**Problems:**
1. Reproduce the Kerf page text, beginning at the words "KeRF> load 'myscript.kerf'" and stopping after "argument without printing.", and swap "working directory" for "home directory".
2. According to the Kerf page text, what does the -e flag do?

**Page text:**
BEGIN

Once you've stored such a table in a variable in memory, you can write it to disk for later use using write_to_path:

 t: read_table_from_csv('prices.csv', 'SFF', 1)
 write_to_path('prices.table', t);

To open such a table later call

t: read_from_path('prices.table')  //in-memory only version table
or
t: open_table('prices.table')      //on-disk memory-mapped version of table

CSV/TSV/ETC WRITING

There are two methods for writing delimited files. The first is a convenience method for CSVs:

write_csv_from_table

path: 'my_logs01.csv'
table: my_table
write_csv_from_table(path, table)

The second is the generalized method that lets you specify the delimiter:

write_delimited_file_from_table

path: 'my_logs01.csv'
table: my_table
write_delimited_file_from_table("\t", path, table) //for TSV

write_delimited_file_from_table("|",  path, table) //for PSV

All of these methods require your data to be collected in a table before writing. This simplifies the output process considerably.

FIXED-WIDTH FILE LOADING

Kerf supports fixed-width file loading. The motivating use-case for this is the NYSE TAQ fixed-width format. Perhaps the best way to understand how this works is to look at the NYSE TAQ loading example script. In addition to the fields supported by the CSV-style readers, the fixed-width reader supports the fields "QR", representing NYSE's strange timestamp format, and an enumerated NYSE dot-delimited symbol column.

To invoke the fixed-width field reader, use:

file:'path/to/file.ext'
attributes: {fields: 'Q*R*IF******',  widths: 9 1 16 4 9 11 1 2 16 1 1 2}
read_table_from_fixed_file(file, attributes)

The "attibutes" argument is map. Relevant keys are "fields widths titles header_rows line_limit". "Titles" are column titles. Some keys, such as "line_limit" are not required.

SCRIPTS

Kerf code can be stored in scripts. The suggested extension is .kerf for Kerf scriptfiles. You can load scripts from the console using load, so that if a file myscript.kerf contains the code

a:11
b:22
c:a+b

Then a terminal session that loads the script might look as follows:

KeRF> load 'myscript.kerf'
KeRF> c
  33

Scripts following the binary's name on the command line will be executed in order.

$ ./kerf myscript.kerf b.kerf c.kerf

If a script named "startup.kerf" is present in Kerf's working directory, then it will be executed at startup, before any other command-line scripts. Scripts may be loaded from other scripts.

FLAGS

The -x flag executes and prints its argument. The -e flag executes its argument without printing.

END

Data excerpts:
BEGIN

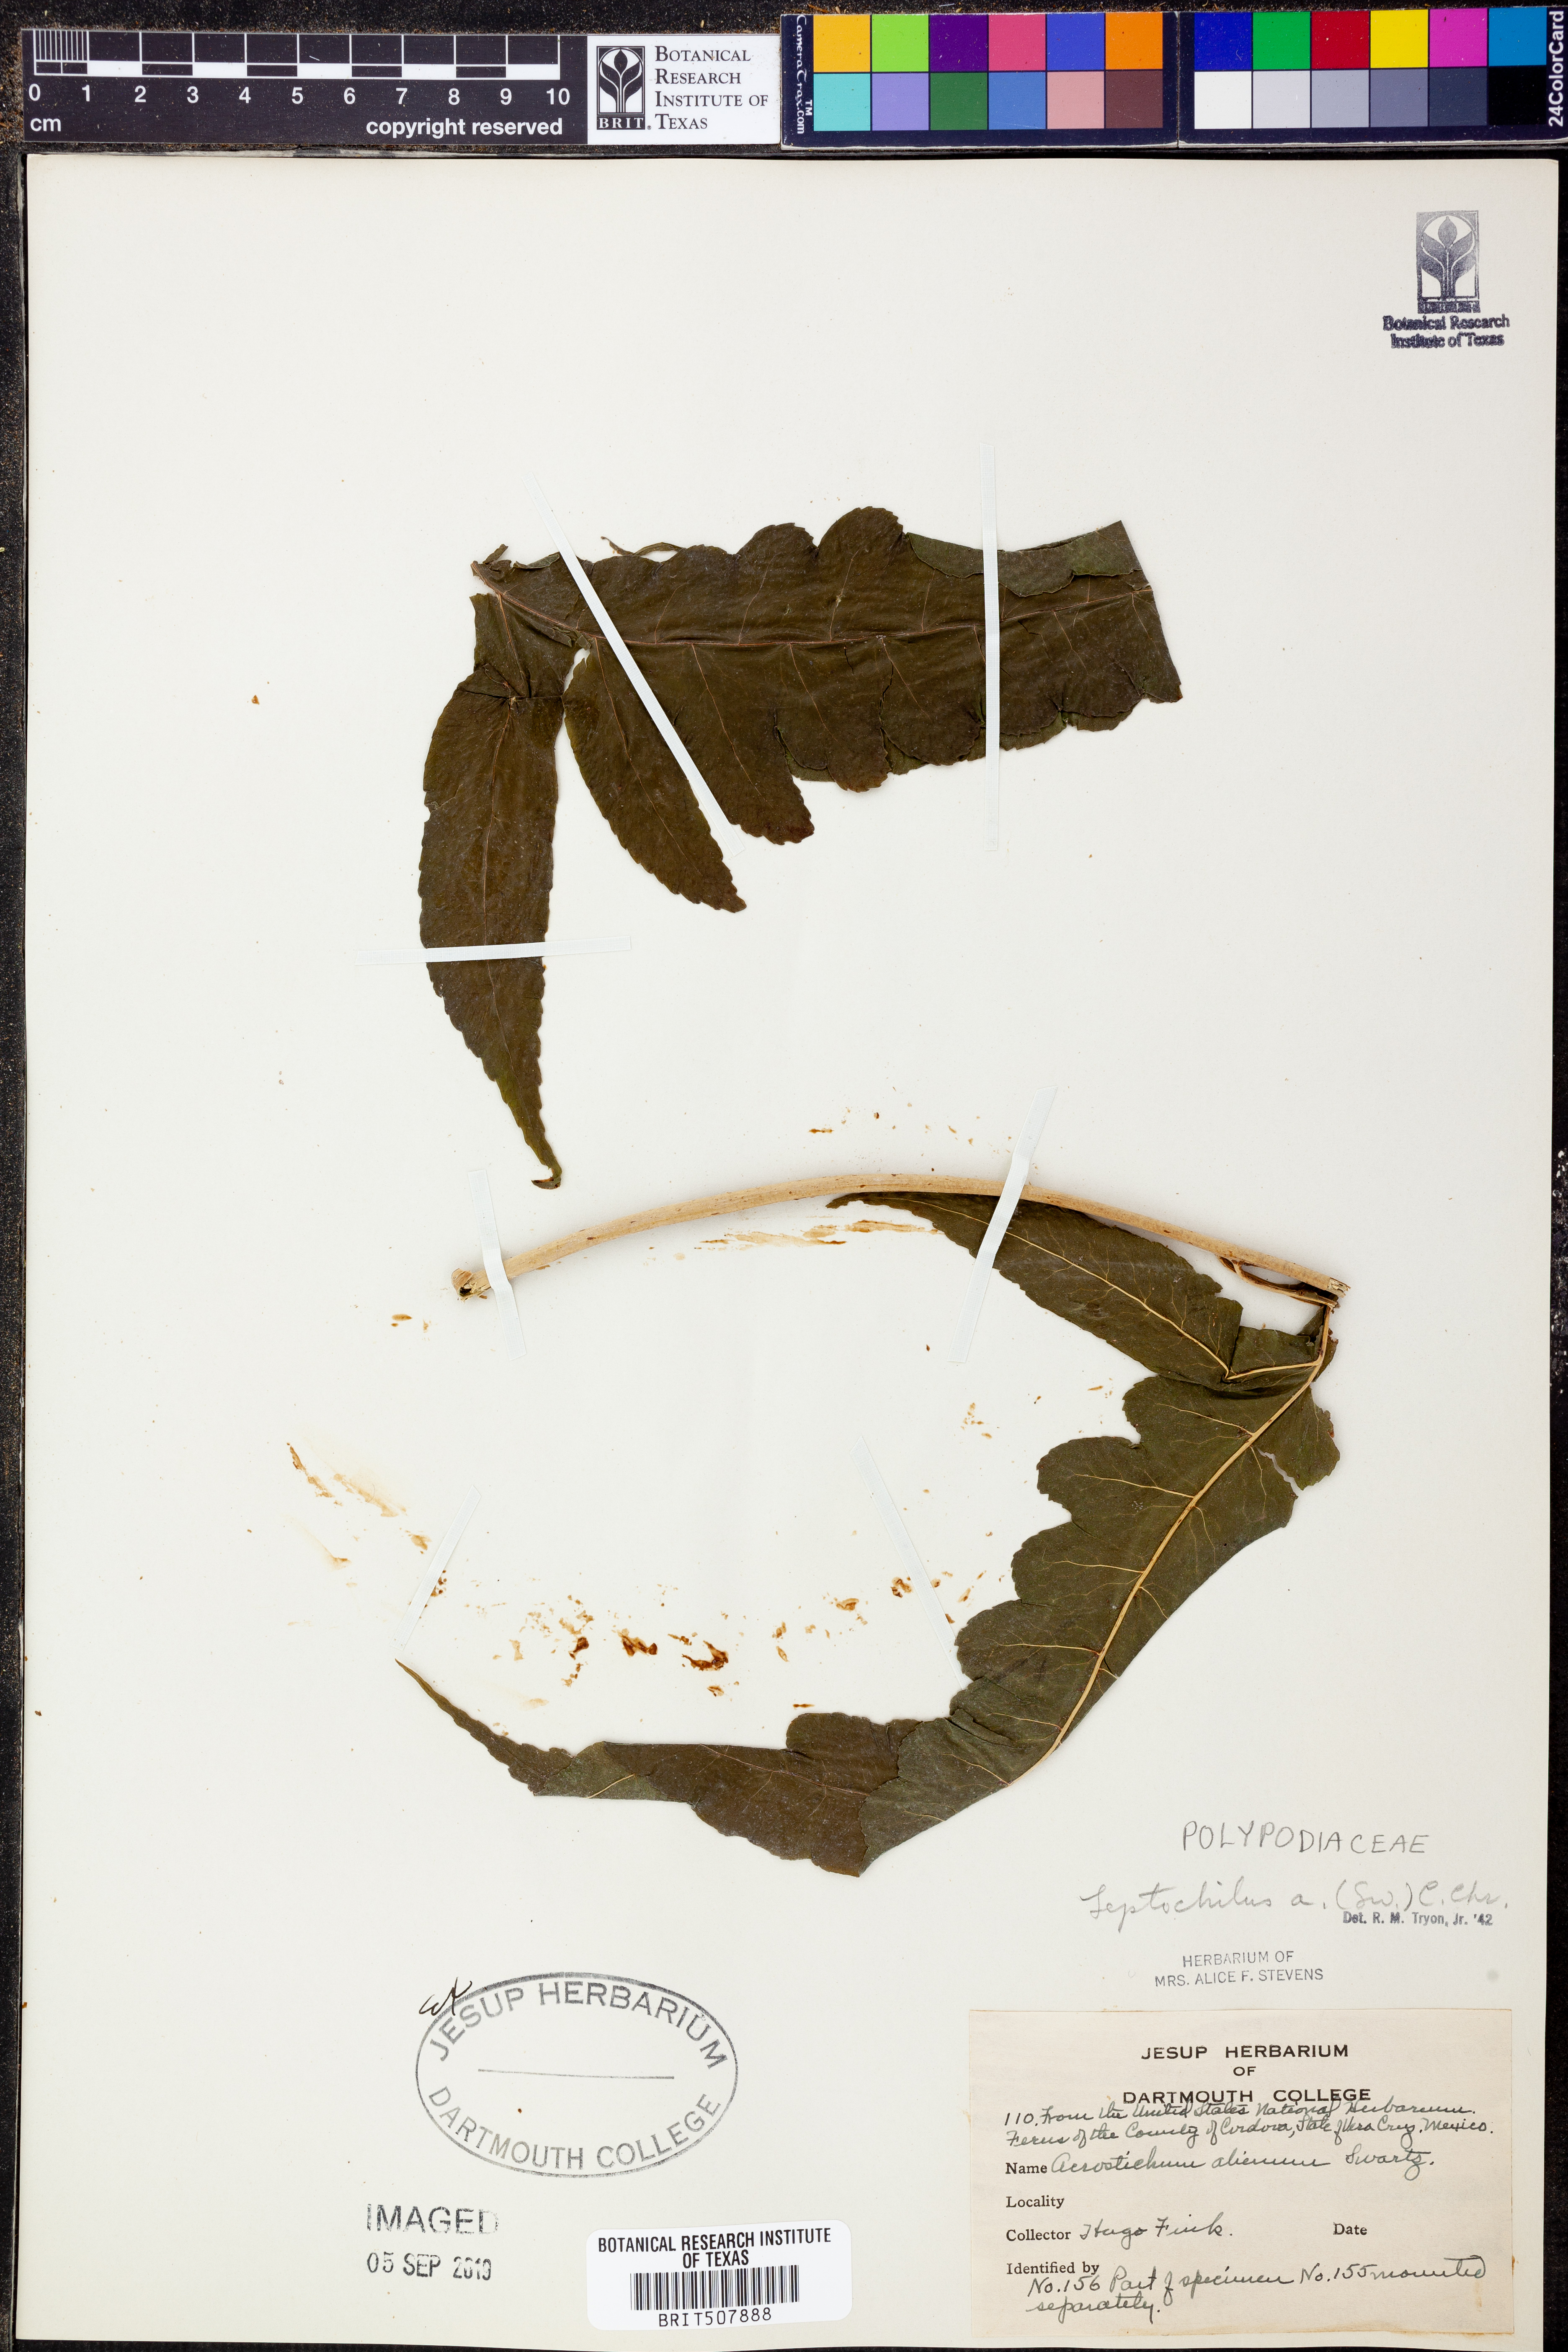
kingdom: Plantae
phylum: Tracheophyta
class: Polypodiopsida
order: Polypodiales
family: Dryopteridaceae
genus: Bolbitis
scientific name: Bolbitis aliena
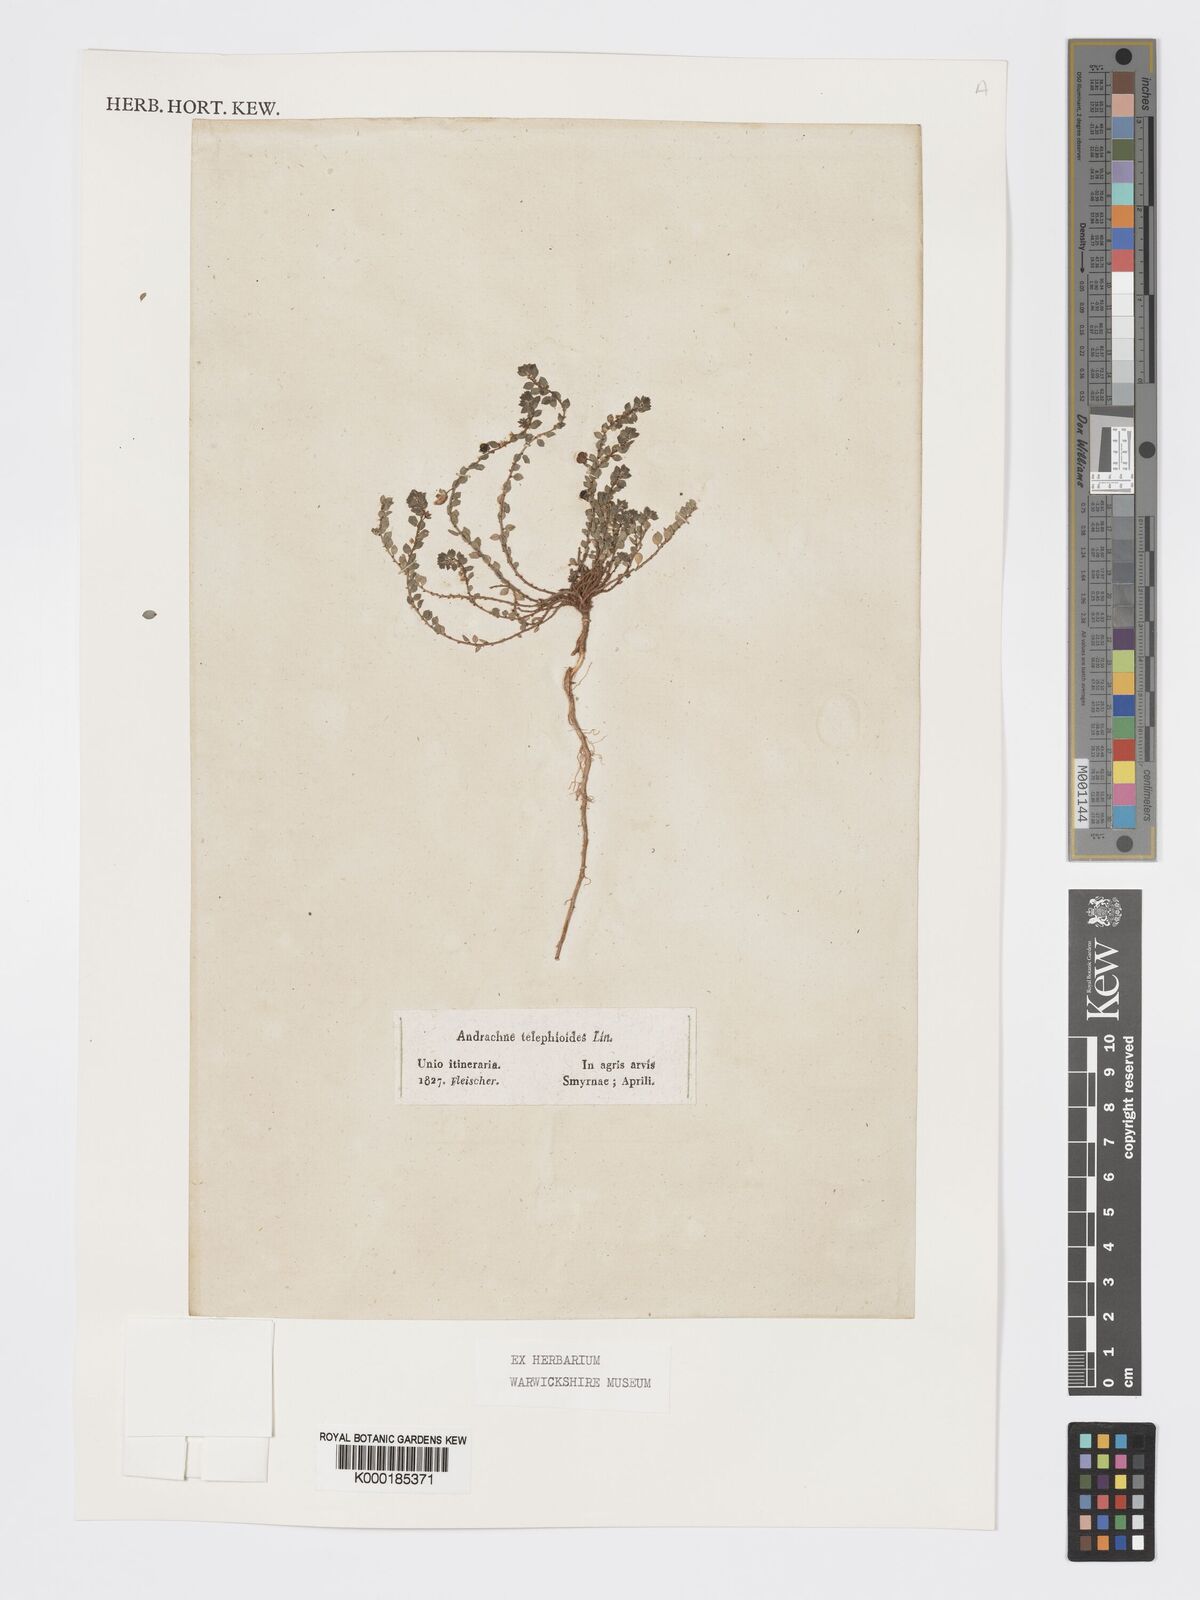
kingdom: Plantae
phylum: Tracheophyta
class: Magnoliopsida
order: Malpighiales
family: Phyllanthaceae
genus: Andrachne
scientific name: Andrachne telephioides
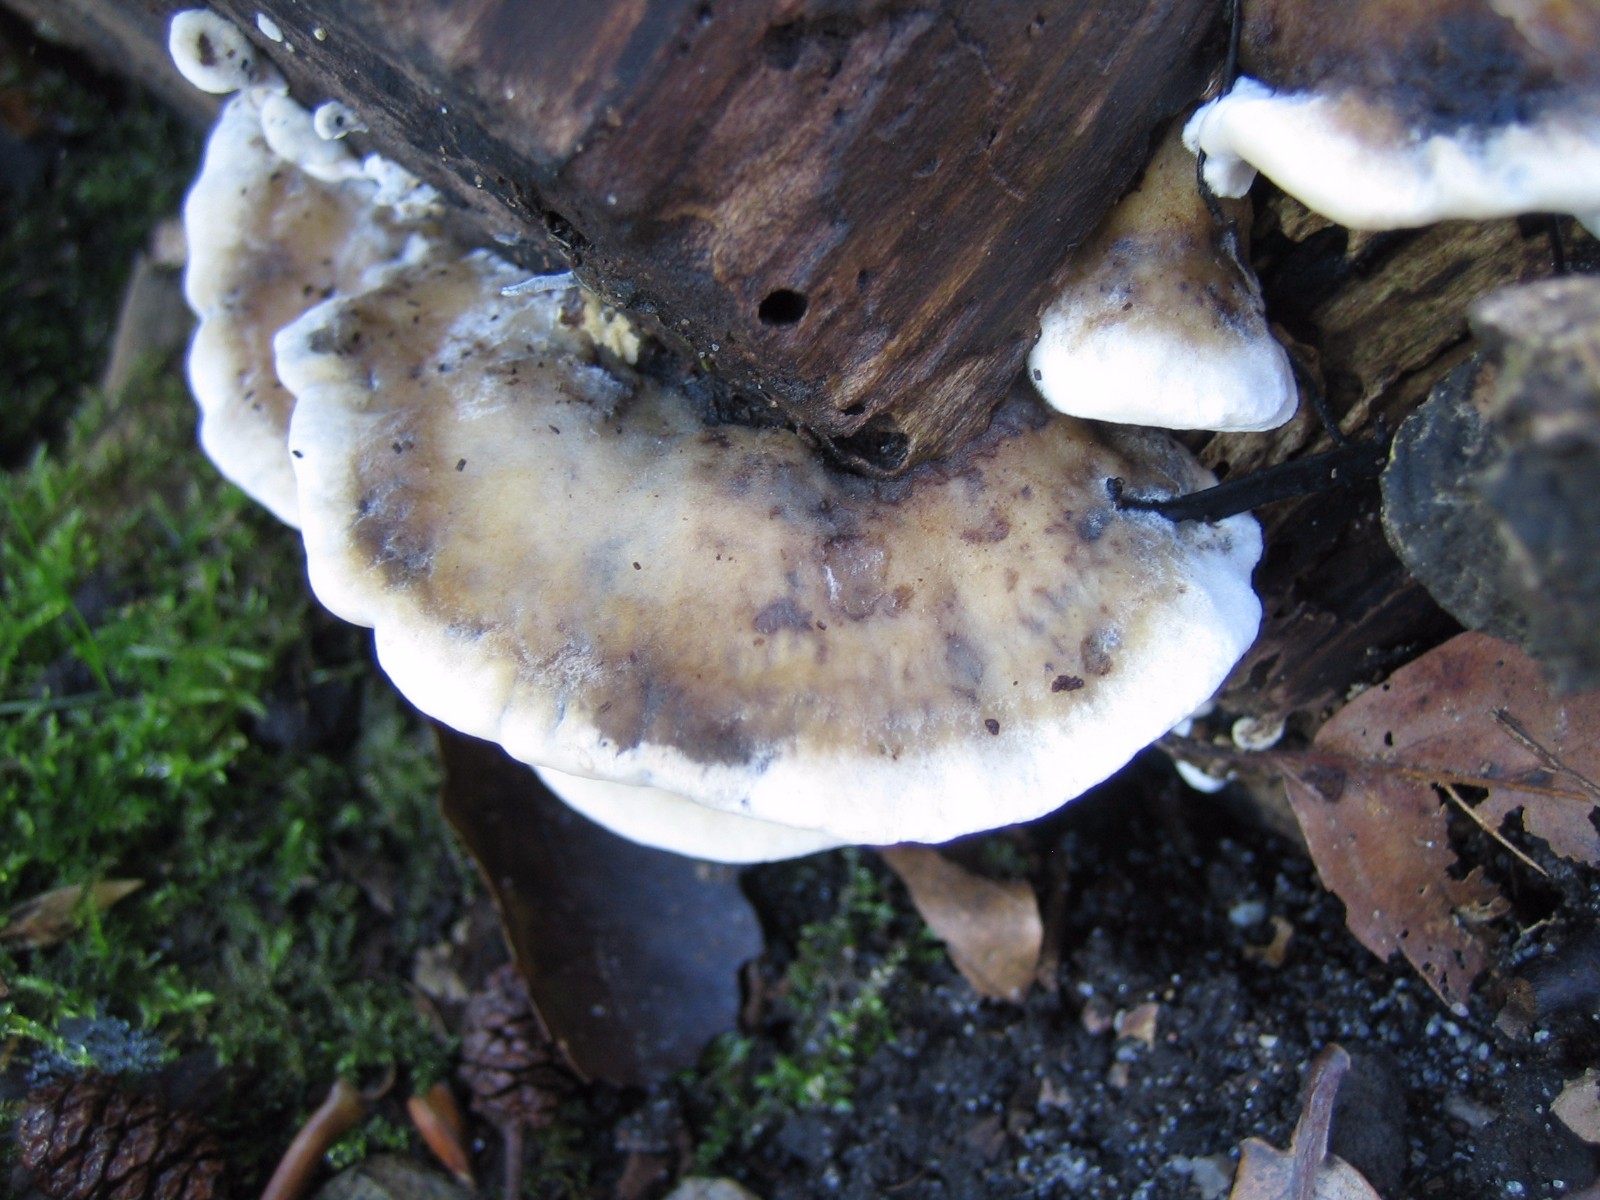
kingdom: Fungi
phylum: Basidiomycota
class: Agaricomycetes
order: Polyporales
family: Phanerochaetaceae
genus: Bjerkandera
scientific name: Bjerkandera adusta
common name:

END

**Per-task answers:**
1.
KeRF> load 'myscript.kerf'
KeRF> c
  33

Scripts following the binary's name on the command line will be executed in order.

$ ./kerf myscript.kerf b.kerf c.kerf

If a script named "startup.kerf" is present in Kerf's home directory, then it will be executed at startup, before any other command-line scripts. Scripts may be loaded from other scripts.

FLAGS

The -x flag executes and prints its argument. The -e flag executes its argument without printing.

2. It executes its argument without printing.